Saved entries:
(begin)
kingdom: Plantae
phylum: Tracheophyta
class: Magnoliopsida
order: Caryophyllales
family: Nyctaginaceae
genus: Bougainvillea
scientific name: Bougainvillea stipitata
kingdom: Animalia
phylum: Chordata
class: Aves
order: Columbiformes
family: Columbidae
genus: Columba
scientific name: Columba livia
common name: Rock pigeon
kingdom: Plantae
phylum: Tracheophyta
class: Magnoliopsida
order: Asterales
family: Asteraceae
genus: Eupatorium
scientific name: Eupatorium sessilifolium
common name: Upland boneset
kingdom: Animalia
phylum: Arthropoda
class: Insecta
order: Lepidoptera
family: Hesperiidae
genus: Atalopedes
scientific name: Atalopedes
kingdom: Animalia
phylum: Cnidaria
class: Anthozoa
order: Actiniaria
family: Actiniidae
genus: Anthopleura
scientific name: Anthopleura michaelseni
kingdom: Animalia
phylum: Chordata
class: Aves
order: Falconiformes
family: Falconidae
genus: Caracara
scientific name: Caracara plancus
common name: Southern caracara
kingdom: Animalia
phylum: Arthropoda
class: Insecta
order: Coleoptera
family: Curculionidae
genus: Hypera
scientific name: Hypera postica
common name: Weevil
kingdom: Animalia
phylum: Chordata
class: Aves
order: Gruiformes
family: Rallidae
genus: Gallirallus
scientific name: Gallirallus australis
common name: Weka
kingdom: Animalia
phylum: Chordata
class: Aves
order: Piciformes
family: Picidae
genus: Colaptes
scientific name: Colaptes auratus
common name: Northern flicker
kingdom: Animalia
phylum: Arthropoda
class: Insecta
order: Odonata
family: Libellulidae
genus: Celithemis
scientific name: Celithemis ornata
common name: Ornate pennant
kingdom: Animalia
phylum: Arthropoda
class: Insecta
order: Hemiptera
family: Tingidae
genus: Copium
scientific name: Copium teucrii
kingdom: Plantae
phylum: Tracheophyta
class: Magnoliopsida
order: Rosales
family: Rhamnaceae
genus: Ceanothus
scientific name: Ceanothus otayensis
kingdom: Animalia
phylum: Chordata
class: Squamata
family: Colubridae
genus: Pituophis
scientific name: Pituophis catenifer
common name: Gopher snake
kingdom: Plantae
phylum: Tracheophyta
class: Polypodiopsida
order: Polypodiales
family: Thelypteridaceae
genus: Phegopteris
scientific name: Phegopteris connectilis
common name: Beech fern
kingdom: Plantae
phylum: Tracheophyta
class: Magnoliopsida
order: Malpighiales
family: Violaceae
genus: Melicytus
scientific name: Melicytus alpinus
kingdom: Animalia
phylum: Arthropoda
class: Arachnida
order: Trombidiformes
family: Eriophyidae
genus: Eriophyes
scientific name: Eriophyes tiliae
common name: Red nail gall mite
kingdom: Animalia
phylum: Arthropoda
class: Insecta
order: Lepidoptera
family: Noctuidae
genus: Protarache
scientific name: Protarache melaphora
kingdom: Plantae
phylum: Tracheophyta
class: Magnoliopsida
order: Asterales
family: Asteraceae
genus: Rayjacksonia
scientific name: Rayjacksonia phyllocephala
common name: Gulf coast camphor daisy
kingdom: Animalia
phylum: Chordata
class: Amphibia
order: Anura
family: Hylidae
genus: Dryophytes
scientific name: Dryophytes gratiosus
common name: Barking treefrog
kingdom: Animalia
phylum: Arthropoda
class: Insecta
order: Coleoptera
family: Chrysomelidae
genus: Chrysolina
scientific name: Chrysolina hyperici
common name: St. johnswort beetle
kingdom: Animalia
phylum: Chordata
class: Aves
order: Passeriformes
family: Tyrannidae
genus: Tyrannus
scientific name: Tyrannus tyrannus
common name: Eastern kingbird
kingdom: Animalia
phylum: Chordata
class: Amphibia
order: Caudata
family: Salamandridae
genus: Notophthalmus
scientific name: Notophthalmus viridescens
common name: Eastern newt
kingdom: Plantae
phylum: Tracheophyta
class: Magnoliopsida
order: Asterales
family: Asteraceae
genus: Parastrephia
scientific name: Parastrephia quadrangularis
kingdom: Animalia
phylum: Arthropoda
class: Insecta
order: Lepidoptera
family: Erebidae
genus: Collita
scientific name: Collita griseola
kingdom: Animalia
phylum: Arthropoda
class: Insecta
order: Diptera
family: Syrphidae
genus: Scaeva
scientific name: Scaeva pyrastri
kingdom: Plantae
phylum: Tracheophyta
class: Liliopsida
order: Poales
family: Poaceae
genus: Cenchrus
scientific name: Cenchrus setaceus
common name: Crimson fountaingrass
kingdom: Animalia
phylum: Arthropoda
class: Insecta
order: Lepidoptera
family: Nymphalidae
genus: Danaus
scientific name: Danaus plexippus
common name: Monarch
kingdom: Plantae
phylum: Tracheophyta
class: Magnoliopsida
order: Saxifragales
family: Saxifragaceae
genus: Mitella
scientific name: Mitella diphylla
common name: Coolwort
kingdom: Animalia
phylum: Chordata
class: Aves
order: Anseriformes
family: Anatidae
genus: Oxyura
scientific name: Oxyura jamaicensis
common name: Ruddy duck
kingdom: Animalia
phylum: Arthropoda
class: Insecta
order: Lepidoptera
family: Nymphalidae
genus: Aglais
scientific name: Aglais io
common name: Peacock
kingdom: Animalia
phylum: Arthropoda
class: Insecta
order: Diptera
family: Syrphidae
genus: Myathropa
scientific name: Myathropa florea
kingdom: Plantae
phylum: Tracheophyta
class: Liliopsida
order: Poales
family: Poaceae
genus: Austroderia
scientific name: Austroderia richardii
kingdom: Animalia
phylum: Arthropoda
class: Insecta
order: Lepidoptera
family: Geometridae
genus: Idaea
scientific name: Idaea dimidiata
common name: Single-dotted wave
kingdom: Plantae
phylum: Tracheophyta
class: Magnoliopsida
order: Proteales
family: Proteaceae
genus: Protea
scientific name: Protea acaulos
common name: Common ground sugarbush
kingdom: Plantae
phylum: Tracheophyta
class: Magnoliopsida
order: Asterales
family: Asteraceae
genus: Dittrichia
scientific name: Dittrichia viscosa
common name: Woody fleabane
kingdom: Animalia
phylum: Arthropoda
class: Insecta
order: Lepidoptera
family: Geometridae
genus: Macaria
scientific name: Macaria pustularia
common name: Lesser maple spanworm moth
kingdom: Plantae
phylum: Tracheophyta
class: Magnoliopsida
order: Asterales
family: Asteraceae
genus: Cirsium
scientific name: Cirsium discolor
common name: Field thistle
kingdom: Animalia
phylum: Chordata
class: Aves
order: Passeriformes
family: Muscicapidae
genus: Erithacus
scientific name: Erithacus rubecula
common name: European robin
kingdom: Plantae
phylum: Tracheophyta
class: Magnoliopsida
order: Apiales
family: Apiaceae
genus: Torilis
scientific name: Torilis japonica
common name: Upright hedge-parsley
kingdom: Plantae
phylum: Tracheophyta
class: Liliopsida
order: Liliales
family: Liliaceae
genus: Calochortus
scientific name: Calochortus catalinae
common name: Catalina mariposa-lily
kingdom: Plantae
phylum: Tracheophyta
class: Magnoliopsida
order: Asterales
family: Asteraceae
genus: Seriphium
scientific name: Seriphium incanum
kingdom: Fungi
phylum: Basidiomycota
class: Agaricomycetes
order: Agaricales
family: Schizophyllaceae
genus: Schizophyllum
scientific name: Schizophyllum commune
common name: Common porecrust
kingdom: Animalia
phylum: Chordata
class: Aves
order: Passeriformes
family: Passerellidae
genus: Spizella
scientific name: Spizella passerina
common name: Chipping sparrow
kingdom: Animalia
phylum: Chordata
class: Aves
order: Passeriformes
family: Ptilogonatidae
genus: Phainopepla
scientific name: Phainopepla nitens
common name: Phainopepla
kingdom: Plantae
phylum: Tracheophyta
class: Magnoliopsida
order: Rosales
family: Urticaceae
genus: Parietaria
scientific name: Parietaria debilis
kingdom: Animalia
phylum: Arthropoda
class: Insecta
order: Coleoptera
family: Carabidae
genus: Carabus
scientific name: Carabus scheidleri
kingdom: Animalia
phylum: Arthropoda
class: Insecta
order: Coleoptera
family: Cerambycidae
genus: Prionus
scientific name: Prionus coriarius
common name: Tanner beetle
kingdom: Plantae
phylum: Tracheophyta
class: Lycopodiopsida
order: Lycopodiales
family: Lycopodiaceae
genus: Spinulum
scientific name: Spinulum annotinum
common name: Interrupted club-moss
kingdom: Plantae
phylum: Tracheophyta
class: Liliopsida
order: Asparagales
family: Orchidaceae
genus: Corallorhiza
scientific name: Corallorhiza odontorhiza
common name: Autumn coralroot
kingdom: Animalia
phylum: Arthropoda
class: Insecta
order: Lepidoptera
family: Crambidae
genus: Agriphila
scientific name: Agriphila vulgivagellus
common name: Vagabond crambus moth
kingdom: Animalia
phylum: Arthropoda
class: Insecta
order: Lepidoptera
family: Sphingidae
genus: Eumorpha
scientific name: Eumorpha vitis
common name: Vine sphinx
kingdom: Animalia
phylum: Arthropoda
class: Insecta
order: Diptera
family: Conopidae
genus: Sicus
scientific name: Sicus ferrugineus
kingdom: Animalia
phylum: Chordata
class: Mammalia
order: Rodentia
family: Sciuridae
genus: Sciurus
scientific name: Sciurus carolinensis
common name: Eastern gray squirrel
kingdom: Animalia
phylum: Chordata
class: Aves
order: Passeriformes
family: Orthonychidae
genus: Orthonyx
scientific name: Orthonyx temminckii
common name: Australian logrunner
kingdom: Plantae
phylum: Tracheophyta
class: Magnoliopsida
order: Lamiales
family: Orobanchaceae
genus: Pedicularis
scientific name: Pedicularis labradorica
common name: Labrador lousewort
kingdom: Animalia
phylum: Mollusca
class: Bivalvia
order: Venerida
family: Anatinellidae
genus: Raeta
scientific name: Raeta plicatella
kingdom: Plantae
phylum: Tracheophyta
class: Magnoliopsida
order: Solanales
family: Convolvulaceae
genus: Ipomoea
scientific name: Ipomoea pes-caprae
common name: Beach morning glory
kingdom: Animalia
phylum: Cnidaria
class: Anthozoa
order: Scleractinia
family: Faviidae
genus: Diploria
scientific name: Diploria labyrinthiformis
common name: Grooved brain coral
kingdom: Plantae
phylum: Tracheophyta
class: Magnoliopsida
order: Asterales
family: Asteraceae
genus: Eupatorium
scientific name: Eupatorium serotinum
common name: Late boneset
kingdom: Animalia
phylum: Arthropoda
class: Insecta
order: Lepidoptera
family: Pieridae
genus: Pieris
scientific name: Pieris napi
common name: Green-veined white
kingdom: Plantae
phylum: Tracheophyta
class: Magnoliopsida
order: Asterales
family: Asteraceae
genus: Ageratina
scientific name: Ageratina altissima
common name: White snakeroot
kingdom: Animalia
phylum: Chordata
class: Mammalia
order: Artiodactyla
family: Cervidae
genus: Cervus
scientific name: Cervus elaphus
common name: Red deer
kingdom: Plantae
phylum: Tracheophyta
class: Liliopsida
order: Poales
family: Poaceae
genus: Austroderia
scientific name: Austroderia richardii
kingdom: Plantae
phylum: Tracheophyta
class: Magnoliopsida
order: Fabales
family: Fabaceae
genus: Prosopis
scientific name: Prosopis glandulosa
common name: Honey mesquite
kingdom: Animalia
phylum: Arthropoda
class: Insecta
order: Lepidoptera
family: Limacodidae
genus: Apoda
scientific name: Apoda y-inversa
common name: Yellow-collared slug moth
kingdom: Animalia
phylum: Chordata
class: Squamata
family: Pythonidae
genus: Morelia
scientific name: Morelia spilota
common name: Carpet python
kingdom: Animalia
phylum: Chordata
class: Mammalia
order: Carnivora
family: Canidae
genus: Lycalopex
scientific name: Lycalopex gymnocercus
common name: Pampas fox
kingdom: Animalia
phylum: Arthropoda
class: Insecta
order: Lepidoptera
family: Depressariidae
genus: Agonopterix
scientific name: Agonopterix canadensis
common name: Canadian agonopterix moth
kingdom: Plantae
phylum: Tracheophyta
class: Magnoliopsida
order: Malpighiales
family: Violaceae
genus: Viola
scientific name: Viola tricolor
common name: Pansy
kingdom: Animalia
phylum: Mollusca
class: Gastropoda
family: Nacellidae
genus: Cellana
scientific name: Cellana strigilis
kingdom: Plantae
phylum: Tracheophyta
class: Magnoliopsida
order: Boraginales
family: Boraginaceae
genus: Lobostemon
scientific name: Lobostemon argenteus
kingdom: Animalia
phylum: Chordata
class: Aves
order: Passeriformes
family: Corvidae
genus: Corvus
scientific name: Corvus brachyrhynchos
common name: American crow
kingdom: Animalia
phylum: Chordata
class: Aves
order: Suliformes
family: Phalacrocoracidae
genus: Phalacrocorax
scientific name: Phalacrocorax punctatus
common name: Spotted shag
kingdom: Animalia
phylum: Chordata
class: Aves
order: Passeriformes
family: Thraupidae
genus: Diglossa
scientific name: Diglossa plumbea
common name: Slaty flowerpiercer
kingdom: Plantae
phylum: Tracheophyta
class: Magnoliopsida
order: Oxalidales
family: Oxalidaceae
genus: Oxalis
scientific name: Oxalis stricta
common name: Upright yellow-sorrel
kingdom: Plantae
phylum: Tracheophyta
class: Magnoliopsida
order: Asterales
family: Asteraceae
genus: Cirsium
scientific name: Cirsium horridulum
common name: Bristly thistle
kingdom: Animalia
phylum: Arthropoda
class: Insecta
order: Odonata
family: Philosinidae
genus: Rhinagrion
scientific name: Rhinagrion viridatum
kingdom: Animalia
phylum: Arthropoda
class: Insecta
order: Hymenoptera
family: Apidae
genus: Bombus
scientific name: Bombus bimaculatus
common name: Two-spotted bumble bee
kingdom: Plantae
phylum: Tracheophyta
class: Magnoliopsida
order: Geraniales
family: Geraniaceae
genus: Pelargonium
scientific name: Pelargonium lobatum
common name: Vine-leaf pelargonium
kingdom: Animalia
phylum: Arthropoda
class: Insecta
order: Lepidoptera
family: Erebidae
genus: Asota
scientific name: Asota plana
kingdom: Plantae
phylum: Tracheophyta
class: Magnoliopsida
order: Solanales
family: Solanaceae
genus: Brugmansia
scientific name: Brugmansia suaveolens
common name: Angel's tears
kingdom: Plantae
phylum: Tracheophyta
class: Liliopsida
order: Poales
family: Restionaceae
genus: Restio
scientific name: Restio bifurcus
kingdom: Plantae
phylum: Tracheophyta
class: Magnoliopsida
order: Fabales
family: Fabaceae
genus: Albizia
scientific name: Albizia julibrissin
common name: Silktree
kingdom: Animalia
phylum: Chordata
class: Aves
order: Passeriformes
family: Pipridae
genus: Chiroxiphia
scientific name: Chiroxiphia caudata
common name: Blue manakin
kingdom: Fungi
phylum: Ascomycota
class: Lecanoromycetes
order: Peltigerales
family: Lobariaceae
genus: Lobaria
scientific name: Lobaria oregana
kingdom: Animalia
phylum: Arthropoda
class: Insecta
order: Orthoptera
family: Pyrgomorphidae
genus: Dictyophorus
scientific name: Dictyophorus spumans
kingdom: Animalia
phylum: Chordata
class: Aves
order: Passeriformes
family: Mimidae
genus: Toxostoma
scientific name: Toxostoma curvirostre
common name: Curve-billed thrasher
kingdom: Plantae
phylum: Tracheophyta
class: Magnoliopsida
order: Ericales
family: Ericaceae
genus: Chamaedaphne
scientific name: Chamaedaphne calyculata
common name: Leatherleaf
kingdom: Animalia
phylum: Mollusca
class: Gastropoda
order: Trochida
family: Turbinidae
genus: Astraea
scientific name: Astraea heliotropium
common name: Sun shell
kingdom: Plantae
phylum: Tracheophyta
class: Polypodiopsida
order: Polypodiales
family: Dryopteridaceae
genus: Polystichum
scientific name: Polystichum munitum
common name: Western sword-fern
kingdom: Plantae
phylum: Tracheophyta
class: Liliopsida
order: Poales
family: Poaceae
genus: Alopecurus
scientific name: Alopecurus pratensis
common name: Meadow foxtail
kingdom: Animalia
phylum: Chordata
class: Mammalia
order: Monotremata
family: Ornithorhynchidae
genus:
(end)
(Goal of the exercise)
Output the lines of the listing exactly as they appear, beginning at its first line and stopping after the line that contains "family: Actiniidae", with that line included.

(Complete answer)
kingdom: Plantae
phylum: Tracheophyta
class: Magnoliopsida
order: Caryophyllales
family: Nyctaginaceae
genus: Bougainvillea
scientific name: Bougainvillea stipitata
kingdom: Animalia
phylum: Chordata
class: Aves
order: Columbiformes
family: Columbidae
genus: Columba
scientific name: Columba livia
common name: Rock pigeon
kingdom: Plantae
phylum: Tracheophyta
class: Magnoliopsida
order: Asterales
family: Asteraceae
genus: Eupatorium
scientific name: Eupatorium sessilifolium
common name: Upland boneset
kingdom: Animalia
phylum: Arthropoda
class: Insecta
order: Lepidoptera
family: Hesperiidae
genus: Atalopedes
scientific name: Atalopedes
kingdom: Animalia
phylum: Cnidaria
class: Anthozoa
order: Actiniaria
family: Actiniidae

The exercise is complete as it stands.